Corresponding author: ^a kirman@univmed.fr

Received: 15 September 2006
Revised: 18 December 2006
Published online: 2 February 2007

Abstract

In physical models it is well understood that the aggregate behaviour of a system is not in one to one correspondence with the behaviour of the average individual element of that system. Yet, in many economic models the behaviour of aggregates is thought of as corresponding to that of an individual. A typical example is that of public goods experiments. A systematic feature of such experiments is that, with repetition, people contribute less to public goods. A typical explanation is that people “learn to play Nash” or something approaching it. To justify such an explanation, an individual learning model is tested on average or aggregate data. In this paper we will examine this idea by analysing average and individual behaviour in a series of public goods experiments.
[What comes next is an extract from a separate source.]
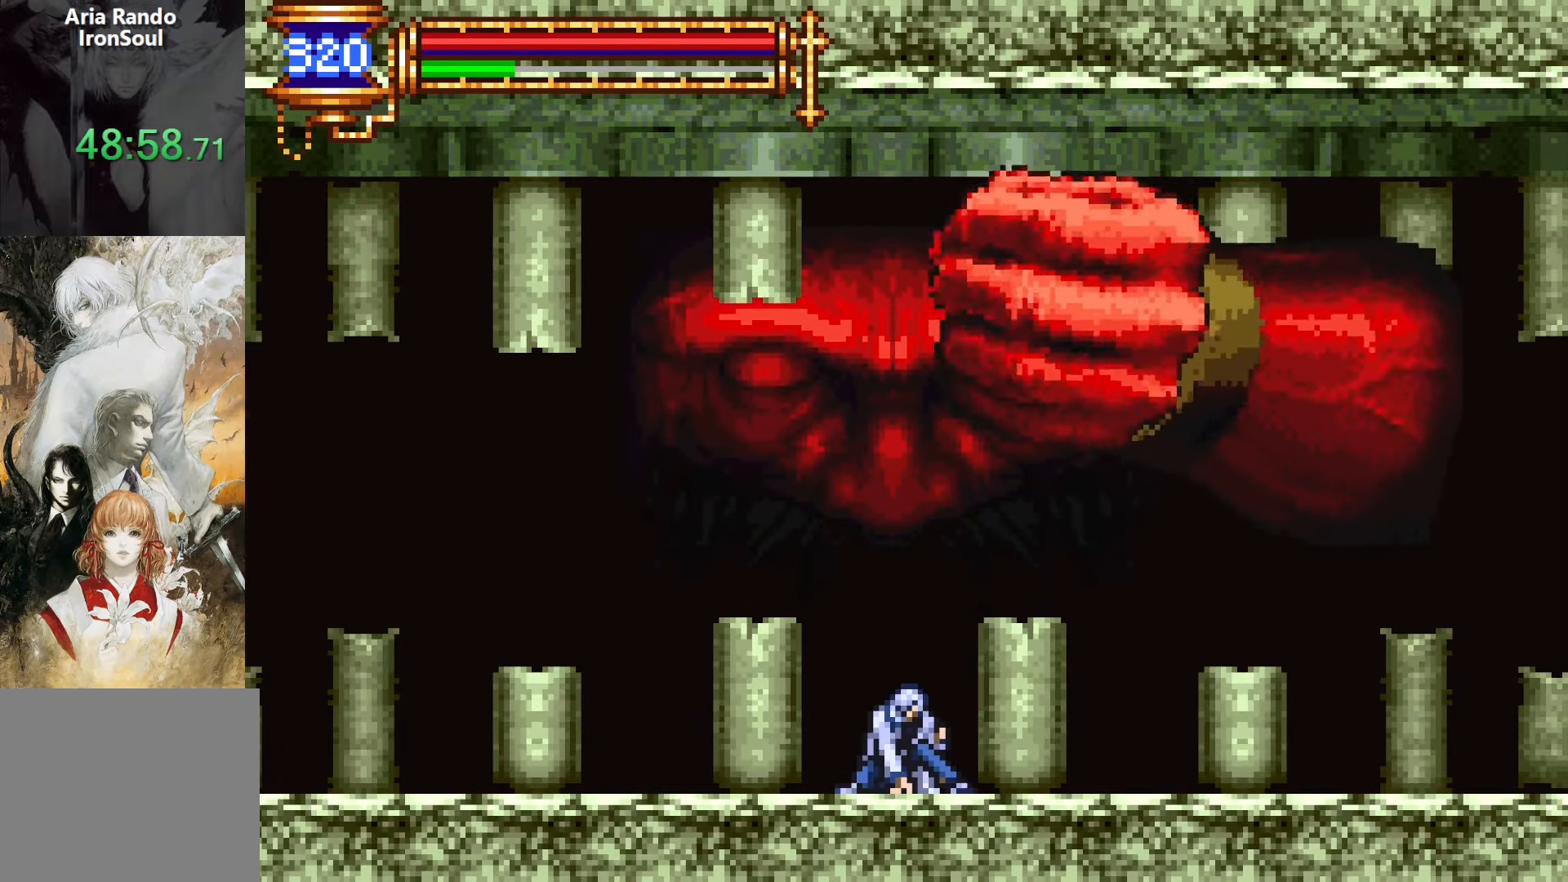
{"buttons": ["DPAD_DOWN"], "events": []}
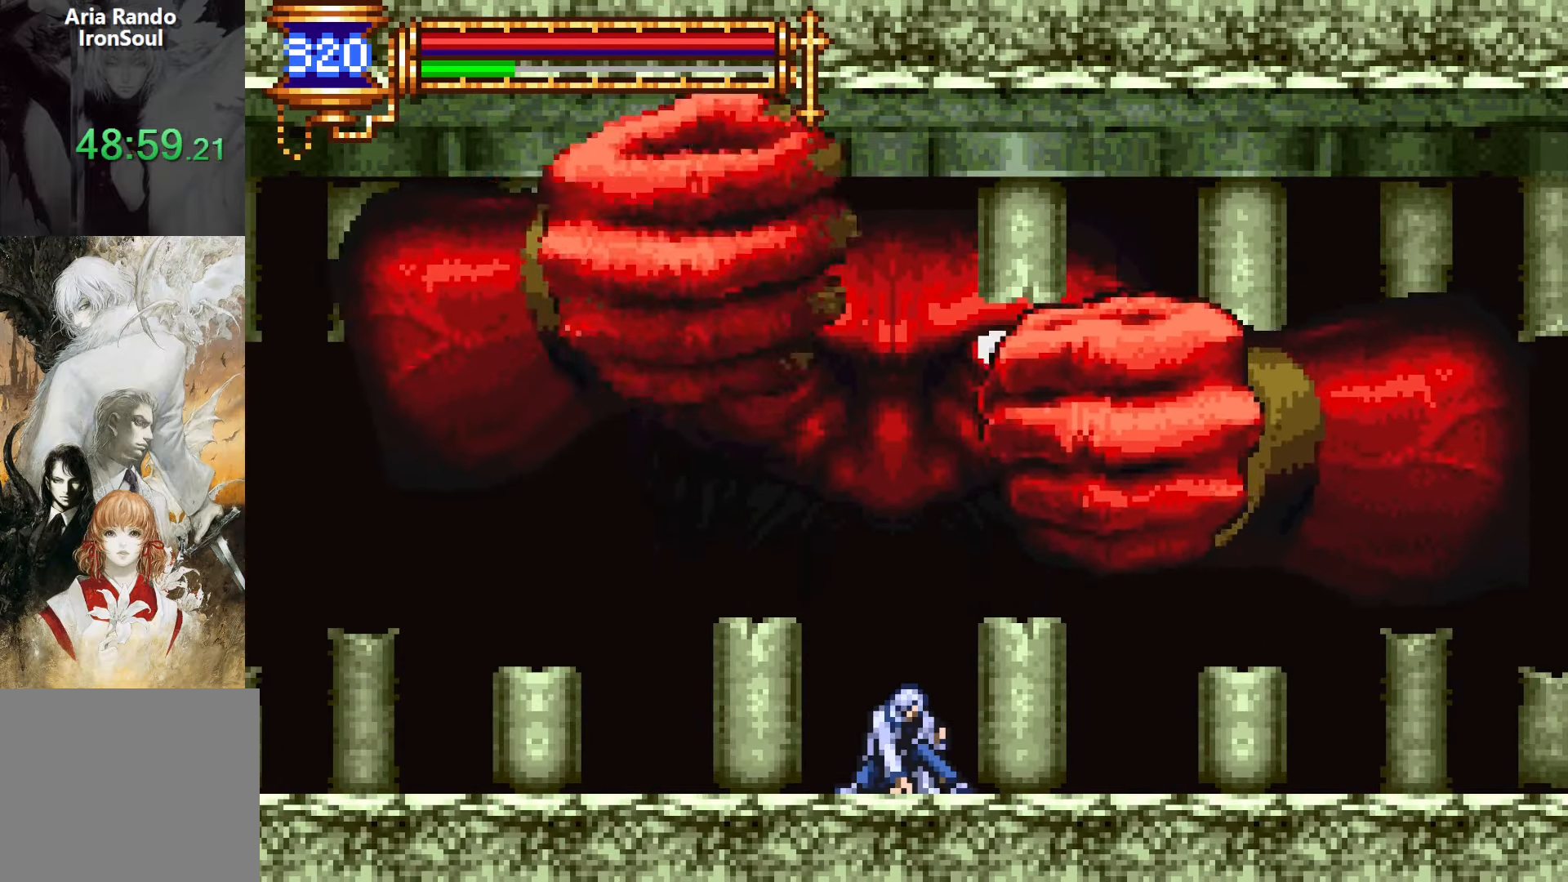
{"buttons": ["CROSS", "SQUARE"], "events": [[233, "DPAD_DOWN", "up"], [250, "CROSS", "down"], [350, "SQUARE", "down"]]}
We analyse data from a series of games of contributions to public goods and as is usual, we test a learning model on the average data. We then look at individual data, examine the changes that this produces and see if some general model such as the EWA (Expected Weighted Attraction) with varying parameters can account for individual behaviour. We find that once we disaggregate data such models have poor explanatory power. Groups do not learn as supposed, their behaviour differs markedly from one group to another, and the behaviour of the individuals who make up the groups also varies within groups. The decline in aggregate contributions cannot be explained by resorting to a uniform model of individual behaviour. However, the Nash equilibrium of such a game is a total payment for all the individuals and there is some convergence of the group in this respect. Yet the individual contributions do not converge. How the individuals “self-organsise” to coordinate, even in this limited way remains to be explained.